Please print the full listing below exactly, but not the pictures in it.

━━━ Source material ━━━

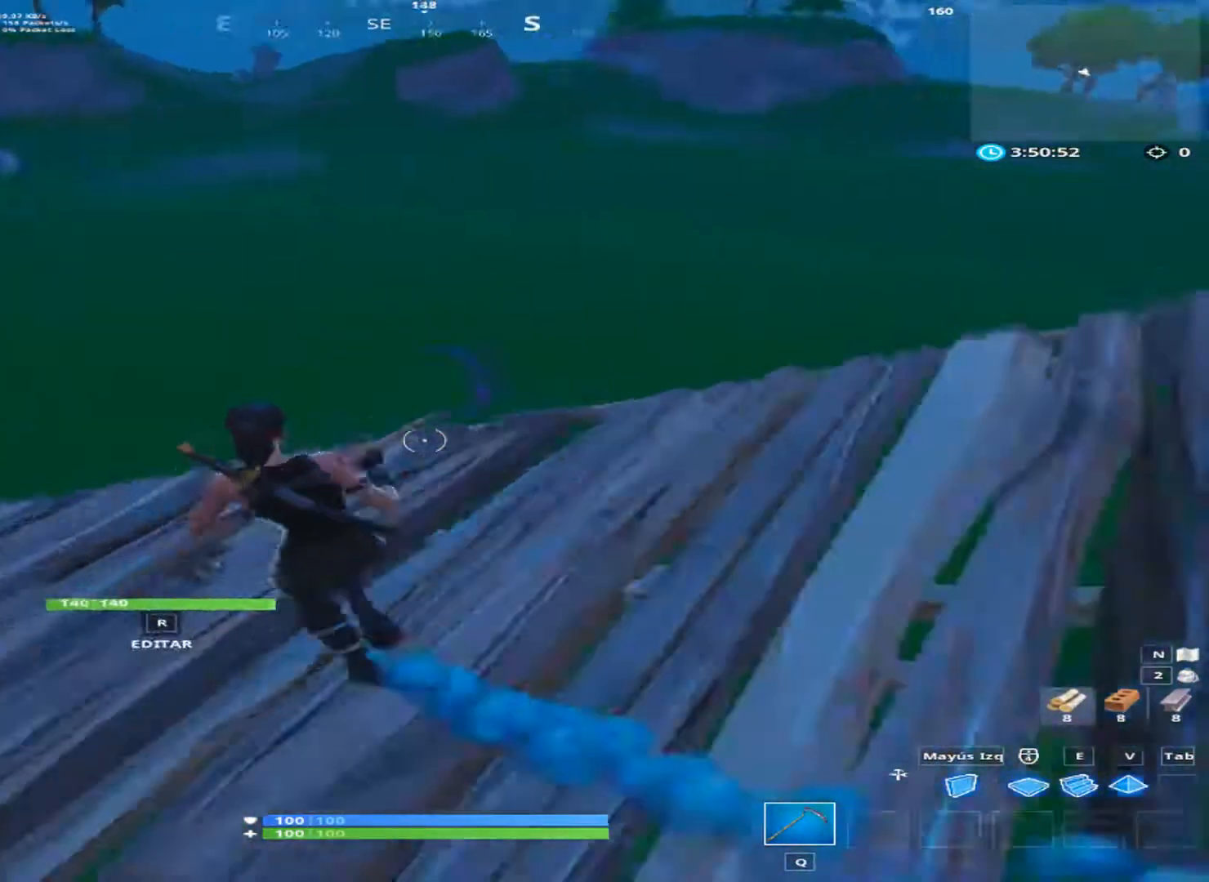
{"keys": ["w"], "mouse": [], "mouse_move": "still", "events": [[400, "a", "up"]]}
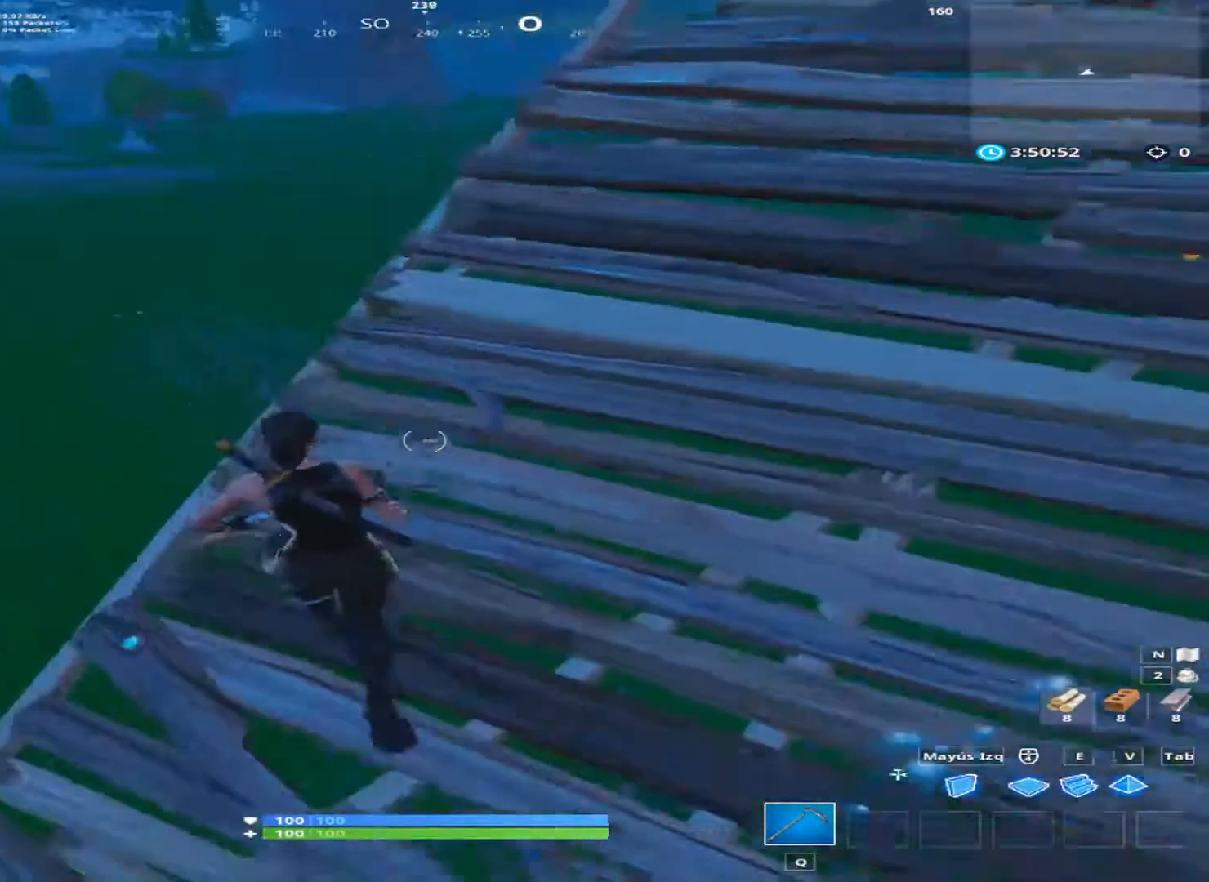
{"keys": ["d", "w"], "mouse": [], "mouse_move": "still", "events": [[134, "d", "down"]]}
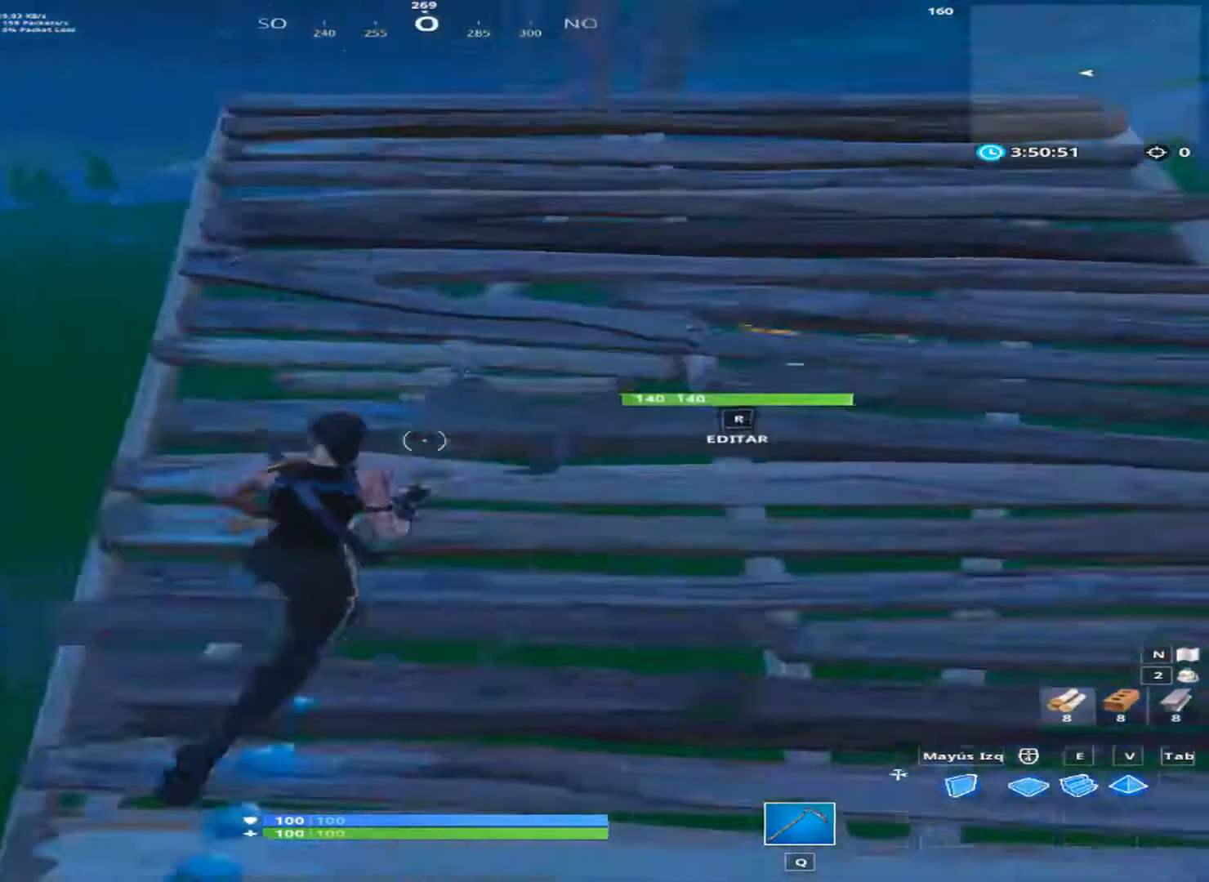
{"keys": ["d", "w"], "mouse": [], "mouse_move": "down-left", "events": []}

━━━

» Response below
{"keys": ["w"], "mouse": [], "mouse_move": "still", "events": [[400, "a", "up"]]}
{"keys": ["d", "w"], "mouse": [], "mouse_move": "still", "events": [[134, "d", "down"]]}
{"keys": ["d", "w"], "mouse": [], "mouse_move": "down-left", "events": []}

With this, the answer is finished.